[Entries taken from a collection]
***

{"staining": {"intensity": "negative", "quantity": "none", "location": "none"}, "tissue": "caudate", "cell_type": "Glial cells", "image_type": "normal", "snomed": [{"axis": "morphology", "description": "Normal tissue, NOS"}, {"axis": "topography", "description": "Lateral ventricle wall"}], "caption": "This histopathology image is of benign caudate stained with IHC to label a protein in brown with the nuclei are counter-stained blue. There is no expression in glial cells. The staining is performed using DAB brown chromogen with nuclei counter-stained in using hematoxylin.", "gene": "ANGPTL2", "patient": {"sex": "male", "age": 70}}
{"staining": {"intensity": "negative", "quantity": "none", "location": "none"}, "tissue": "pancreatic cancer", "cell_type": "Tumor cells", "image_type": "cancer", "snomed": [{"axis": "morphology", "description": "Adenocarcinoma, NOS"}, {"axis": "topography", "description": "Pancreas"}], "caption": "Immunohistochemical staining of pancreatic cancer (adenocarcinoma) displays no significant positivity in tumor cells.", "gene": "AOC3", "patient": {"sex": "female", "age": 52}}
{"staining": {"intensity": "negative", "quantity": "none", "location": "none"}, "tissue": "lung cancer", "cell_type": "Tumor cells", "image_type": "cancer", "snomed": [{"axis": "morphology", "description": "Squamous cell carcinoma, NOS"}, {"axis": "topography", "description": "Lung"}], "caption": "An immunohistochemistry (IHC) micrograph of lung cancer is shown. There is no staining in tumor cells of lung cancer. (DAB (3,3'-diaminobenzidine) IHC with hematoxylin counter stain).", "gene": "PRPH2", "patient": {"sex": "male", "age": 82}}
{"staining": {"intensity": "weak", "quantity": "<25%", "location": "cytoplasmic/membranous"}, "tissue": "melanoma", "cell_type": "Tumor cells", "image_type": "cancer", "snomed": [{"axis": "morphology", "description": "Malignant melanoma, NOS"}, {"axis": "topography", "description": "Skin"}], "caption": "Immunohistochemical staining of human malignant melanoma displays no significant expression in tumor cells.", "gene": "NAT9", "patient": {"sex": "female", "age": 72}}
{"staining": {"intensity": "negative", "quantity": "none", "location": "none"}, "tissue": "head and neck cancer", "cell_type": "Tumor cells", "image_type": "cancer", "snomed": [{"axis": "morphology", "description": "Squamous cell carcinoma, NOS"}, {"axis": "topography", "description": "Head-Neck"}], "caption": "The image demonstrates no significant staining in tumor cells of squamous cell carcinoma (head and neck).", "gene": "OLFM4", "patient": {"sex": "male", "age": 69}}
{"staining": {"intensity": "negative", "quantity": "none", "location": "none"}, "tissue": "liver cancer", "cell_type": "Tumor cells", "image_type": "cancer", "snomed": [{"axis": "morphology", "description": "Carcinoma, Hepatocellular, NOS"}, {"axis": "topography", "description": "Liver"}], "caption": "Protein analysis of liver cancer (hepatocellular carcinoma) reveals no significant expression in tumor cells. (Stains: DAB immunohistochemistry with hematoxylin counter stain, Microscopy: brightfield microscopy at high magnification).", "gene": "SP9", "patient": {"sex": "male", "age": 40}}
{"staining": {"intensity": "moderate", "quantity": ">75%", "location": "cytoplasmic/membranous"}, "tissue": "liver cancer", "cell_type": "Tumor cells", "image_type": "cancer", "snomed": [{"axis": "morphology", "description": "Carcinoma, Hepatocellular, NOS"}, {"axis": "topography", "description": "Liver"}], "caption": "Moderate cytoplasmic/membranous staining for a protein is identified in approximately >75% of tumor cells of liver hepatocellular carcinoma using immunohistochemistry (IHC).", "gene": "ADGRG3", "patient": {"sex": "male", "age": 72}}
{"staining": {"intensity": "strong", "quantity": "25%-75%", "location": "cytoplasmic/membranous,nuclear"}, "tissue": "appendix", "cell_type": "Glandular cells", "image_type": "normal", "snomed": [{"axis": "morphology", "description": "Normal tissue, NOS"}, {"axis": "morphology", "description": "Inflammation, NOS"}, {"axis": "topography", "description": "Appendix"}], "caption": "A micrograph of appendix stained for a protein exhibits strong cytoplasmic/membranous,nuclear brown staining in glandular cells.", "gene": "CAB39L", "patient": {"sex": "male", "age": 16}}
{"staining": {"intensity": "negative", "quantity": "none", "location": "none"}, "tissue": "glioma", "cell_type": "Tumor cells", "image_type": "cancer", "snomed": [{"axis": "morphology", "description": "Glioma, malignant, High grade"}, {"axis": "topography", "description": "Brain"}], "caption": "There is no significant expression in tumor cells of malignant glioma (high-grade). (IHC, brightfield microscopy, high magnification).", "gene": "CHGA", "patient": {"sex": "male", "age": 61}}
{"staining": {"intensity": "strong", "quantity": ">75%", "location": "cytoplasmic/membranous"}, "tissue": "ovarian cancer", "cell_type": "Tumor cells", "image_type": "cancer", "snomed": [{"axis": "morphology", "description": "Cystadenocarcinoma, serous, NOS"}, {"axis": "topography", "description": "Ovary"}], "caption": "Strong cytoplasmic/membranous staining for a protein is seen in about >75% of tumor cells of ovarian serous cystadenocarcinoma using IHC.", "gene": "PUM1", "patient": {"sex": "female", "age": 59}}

***

*What to produce*
Considering each line of the records on its own, count those that contain "Liver" and give only that number.

*Solution for this problem*
2